### TASK OBJECTIVE:
Each record, word for word and stripped of pictures, is what the answer should contain.

Collected data:
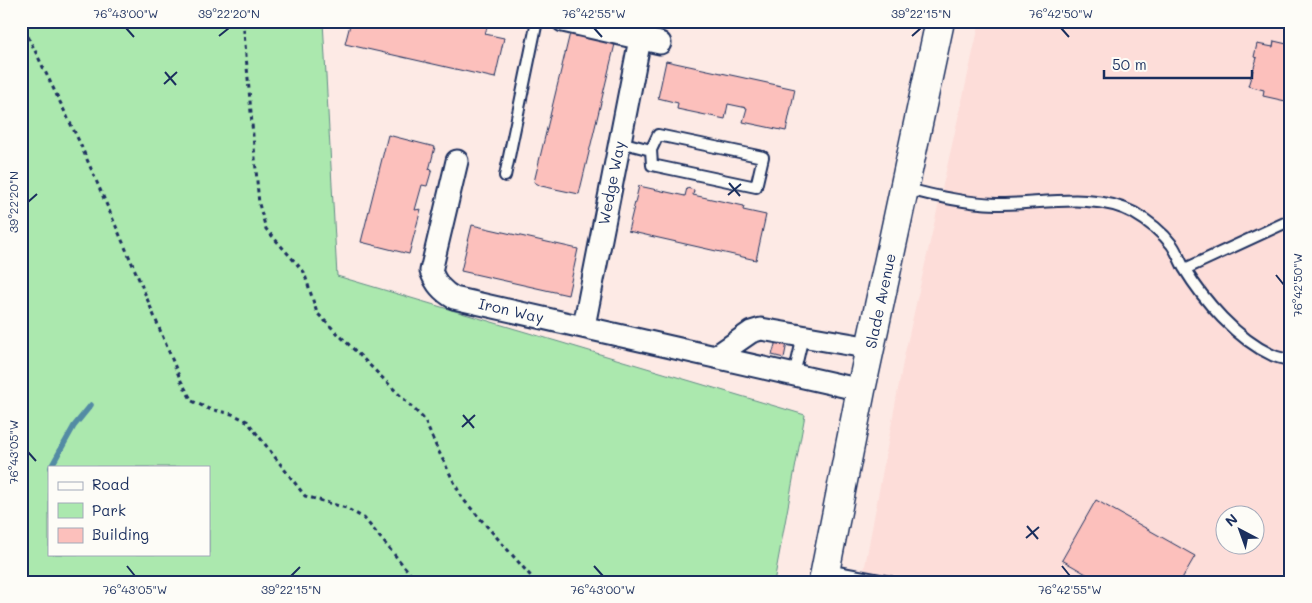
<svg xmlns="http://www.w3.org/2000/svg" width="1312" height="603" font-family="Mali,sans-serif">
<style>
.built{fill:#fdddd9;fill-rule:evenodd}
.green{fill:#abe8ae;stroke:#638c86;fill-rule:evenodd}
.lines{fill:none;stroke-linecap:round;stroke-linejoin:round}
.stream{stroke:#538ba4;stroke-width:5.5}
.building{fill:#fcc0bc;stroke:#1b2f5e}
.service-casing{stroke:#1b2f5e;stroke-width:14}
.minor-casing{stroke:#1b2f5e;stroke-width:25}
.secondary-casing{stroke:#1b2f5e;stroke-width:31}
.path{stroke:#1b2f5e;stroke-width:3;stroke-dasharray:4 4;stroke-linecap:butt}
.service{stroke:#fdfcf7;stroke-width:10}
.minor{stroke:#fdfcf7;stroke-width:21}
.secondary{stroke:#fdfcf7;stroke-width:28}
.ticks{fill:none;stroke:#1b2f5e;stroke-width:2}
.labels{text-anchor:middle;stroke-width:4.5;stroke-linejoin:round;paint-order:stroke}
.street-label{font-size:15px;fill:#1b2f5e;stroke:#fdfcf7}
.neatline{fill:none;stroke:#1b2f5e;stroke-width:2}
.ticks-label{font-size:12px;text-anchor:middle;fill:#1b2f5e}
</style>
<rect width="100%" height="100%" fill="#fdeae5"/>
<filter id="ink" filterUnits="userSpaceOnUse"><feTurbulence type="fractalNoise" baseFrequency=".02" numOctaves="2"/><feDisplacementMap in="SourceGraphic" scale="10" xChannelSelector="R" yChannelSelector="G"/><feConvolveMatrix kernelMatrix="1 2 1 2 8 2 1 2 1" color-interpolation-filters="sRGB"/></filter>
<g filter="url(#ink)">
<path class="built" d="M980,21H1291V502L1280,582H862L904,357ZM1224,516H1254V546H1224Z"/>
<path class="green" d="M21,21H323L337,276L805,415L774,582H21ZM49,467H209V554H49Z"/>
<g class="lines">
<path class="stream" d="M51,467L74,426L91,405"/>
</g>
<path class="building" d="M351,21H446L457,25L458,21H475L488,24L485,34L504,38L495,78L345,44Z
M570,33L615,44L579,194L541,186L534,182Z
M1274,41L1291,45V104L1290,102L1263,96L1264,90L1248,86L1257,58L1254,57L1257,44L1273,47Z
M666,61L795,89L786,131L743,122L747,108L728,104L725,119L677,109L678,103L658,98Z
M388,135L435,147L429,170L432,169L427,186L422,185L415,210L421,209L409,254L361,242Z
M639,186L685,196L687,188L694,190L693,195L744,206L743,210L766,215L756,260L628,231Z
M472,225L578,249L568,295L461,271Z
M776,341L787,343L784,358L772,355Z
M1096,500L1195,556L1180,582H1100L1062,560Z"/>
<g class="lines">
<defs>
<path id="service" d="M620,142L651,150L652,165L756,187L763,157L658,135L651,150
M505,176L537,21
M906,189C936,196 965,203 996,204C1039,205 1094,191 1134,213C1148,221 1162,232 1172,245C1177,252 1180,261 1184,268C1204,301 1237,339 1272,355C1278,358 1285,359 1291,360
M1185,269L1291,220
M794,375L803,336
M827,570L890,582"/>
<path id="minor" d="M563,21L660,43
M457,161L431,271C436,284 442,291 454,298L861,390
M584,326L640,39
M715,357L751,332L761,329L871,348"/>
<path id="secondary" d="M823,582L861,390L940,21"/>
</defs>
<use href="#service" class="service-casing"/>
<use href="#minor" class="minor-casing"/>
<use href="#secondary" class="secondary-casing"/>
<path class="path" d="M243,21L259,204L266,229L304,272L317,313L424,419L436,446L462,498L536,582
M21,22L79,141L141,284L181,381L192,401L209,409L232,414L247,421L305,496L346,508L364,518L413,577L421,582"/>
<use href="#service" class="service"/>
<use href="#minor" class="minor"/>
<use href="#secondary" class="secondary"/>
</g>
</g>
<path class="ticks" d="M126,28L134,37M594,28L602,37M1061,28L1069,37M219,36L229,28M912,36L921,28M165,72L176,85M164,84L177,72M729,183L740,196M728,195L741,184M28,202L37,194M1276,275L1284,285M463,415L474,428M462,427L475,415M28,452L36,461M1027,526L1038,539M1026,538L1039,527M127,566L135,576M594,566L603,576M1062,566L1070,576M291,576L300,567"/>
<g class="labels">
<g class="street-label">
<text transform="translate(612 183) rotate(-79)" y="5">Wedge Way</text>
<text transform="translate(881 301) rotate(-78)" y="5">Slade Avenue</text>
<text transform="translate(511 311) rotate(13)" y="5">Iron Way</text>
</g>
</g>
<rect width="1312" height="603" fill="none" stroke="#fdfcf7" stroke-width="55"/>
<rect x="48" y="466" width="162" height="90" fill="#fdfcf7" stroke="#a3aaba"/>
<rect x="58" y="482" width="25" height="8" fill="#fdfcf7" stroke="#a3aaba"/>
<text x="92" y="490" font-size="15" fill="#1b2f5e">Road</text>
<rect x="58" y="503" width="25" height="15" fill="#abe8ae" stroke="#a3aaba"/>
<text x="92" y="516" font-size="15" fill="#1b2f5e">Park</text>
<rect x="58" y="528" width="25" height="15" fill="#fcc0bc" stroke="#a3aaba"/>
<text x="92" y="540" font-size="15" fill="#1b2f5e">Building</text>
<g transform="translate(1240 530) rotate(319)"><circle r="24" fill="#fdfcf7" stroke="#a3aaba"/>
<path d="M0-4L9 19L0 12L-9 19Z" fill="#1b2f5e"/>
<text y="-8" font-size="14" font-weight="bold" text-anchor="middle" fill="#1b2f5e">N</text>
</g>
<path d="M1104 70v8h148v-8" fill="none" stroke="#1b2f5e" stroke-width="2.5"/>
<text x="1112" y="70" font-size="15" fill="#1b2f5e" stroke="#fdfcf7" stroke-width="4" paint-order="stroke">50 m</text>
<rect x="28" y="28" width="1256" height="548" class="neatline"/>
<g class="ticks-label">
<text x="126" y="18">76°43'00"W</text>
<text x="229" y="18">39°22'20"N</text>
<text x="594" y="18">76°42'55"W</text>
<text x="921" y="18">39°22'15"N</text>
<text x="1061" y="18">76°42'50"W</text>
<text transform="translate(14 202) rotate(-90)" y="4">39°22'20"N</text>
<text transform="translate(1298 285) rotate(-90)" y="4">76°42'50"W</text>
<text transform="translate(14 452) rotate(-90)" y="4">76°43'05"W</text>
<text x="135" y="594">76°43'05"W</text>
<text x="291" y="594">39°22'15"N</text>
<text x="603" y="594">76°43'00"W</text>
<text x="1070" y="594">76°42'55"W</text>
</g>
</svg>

### TASK ANSWER:
<svg xmlns="http://www.w3.org/2000/svg" width="1312" height="603" font-family="Mali,sans-serif">
<style>
.built{fill:#fdddd9;fill-rule:evenodd}
.green{fill:#abe8ae;stroke:#638c86;fill-rule:evenodd}
.lines{fill:none;stroke-linecap:round;stroke-linejoin:round}
.stream{stroke:#538ba4;stroke-width:5.5}
.building{fill:#fcc0bc;stroke:#1b2f5e}
.service-casing{stroke:#1b2f5e;stroke-width:14}
.minor-casing{stroke:#1b2f5e;stroke-width:25}
.secondary-casing{stroke:#1b2f5e;stroke-width:31}
.path{stroke:#1b2f5e;stroke-width:3;stroke-dasharray:4 4;stroke-linecap:butt}
.service{stroke:#fdfcf7;stroke-width:10}
.minor{stroke:#fdfcf7;stroke-width:21}
.secondary{stroke:#fdfcf7;stroke-width:28}
.ticks{fill:none;stroke:#1b2f5e;stroke-width:2}
.labels{text-anchor:middle;stroke-width:4.5;stroke-linejoin:round;paint-order:stroke}
.street-label{font-size:15px;fill:#1b2f5e;stroke:#fdfcf7}
.neatline{fill:none;stroke:#1b2f5e;stroke-width:2}
.ticks-label{font-size:12px;text-anchor:middle;fill:#1b2f5e}
</style>
<rect width="100%" height="100%" fill="#fdeae5"/>
<filter id="ink" filterUnits="userSpaceOnUse"><feTurbulence type="fractalNoise" baseFrequency=".02" numOctaves="2"/><feDisplacementMap in="SourceGraphic" scale="10" xChannelSelector="R" yChannelSelector="G"/><feConvolveMatrix kernelMatrix="1 2 1 2 8 2 1 2 1" color-interpolation-filters="sRGB"/></filter>
<g filter="url(#ink)">
<path class="built" d="M980,21H1291V502L1280,582H862L904,357ZM1224,516H1254V546H1224Z"/>
<path class="green" d="M21,21H323L337,276L805,415L774,582H21ZM49,467H209V554H49Z"/>
<g class="lines">
<path class="stream" d="M51,467L74,426L91,405"/>
</g>
<path class="building" d="M351,21H446L457,25L458,21H475L488,24L485,34L504,38L495,78L345,44Z
M570,33L615,44L579,194L541,186L534,182Z
M1274,41L1291,45V104L1290,102L1263,96L1264,90L1248,86L1257,58L1254,57L1257,44L1273,47Z
M666,61L795,89L786,131L743,122L747,108L728,104L725,119L677,109L678,103L658,98Z
M388,135L435,147L429,170L432,169L427,186L422,185L415,210L421,209L409,254L361,242Z
M639,186L685,196L687,188L694,190L693,195L744,206L743,210L766,215L756,260L628,231Z
M472,225L578,249L568,295L461,271Z
M776,341L787,343L784,358L772,355Z
M1096,500L1195,556L1180,582H1100L1062,560Z"/>
<g class="lines">
<defs>
<path id="service" d="M620,142L651,150L652,165L756,187L763,157L658,135L651,150
M505,176L537,21
M906,189C936,196 965,203 996,204C1039,205 1094,191 1134,213C1148,221 1162,232 1172,245C1177,252 1180,261 1184,268C1204,301 1237,339 1272,355C1278,358 1285,359 1291,360
M1185,269L1291,220
M794,375L803,336
M827,570L890,582"/>
<path id="minor" d="M563,21L660,43
M457,161L431,271C436,284 442,291 454,298L861,390
M584,326L640,39
M715,357L751,332L761,329L871,348"/>
<path id="secondary" d="M823,582L861,390L940,21"/>
</defs>
<use href="#service" class="service-casing"/>
<use href="#minor" class="minor-casing"/>
<use href="#secondary" class="secondary-casing"/>
<path class="path" d="M243,21L259,204L266,229L304,272L317,313L424,419L436,446L462,498L536,582
M21,22L79,141L141,284L181,381L192,401L209,409L232,414L247,421L305,496L346,508L364,518L413,577L421,582"/>
<use href="#service" class="service"/>
<use href="#minor" class="minor"/>
<use href="#secondary" class="secondary"/>
</g>
</g>
<path class="ticks" d="M126,28L134,37M594,28L602,37M1061,28L1069,37M219,36L229,28M912,36L921,28M165,72L176,85M164,84L177,72M729,183L740,196M728,195L741,184M28,202L37,194M1276,275L1284,285M463,415L474,428M462,427L475,415M28,452L36,461M1027,526L1038,539M1026,538L1039,527M127,566L135,576M594,566L603,576M1062,566L1070,576M291,576L300,567"/>
<g class="labels">
<g class="street-label">
<text transform="translate(612 183) rotate(-79)" y="5">Wedge Way</text>
<text transform="translate(881 301) rotate(-78)" y="5">Slade Avenue</text>
<text transform="translate(511 311) rotate(13)" y="5">Iron Way</text>
</g>
</g>
<rect width="1312" height="603" fill="none" stroke="#fdfcf7" stroke-width="55"/>
<rect x="48" y="466" width="162" height="90" fill="#fdfcf7" stroke="#a3aaba"/>
<rect x="58" y="482" width="25" height="8" fill="#fdfcf7" stroke="#a3aaba"/>
<text x="92" y="490" font-size="15" fill="#1b2f5e">Road</text>
<rect x="58" y="503" width="25" height="15" fill="#abe8ae" stroke="#a3aaba"/>
<text x="92" y="516" font-size="15" fill="#1b2f5e">Park</text>
<rect x="58" y="528" width="25" height="15" fill="#fcc0bc" stroke="#a3aaba"/>
<text x="92" y="540" font-size="15" fill="#1b2f5e">Building</text>
<g transform="translate(1240 530) rotate(319)"><circle r="24" fill="#fdfcf7" stroke="#a3aaba"/>
<path d="M0-4L9 19L0 12L-9 19Z" fill="#1b2f5e"/>
<text y="-8" font-size="14" font-weight="bold" text-anchor="middle" fill="#1b2f5e">N</text>
</g>
<path d="M1104 70v8h148v-8" fill="none" stroke="#1b2f5e" stroke-width="2.5"/>
<text x="1112" y="70" font-size="15" fill="#1b2f5e" stroke="#fdfcf7" stroke-width="4" paint-order="stroke">50 m</text>
<rect x="28" y="28" width="1256" height="548" class="neatline"/>
<g class="ticks-label">
<text x="126" y="18">76°43'00"W</text>
<text x="229" y="18">39°22'20"N</text>
<text x="594" y="18">76°42'55"W</text>
<text x="921" y="18">39°22'15"N</text>
<text x="1061" y="18">76°42'50"W</text>
<text transform="translate(14 202) rotate(-90)" y="4">39°22'20"N</text>
<text transform="translate(1298 285) rotate(-90)" y="4">76°42'50"W</text>
<text transform="translate(14 452) rotate(-90)" y="4">76°43'05"W</text>
<text x="135" y="594">76°43'05"W</text>
<text x="291" y="594">39°22'15"N</text>
<text x="603" y="594">76°43'00"W</text>
<text x="1070" y="594">76°42'55"W</text>
</g>
</svg>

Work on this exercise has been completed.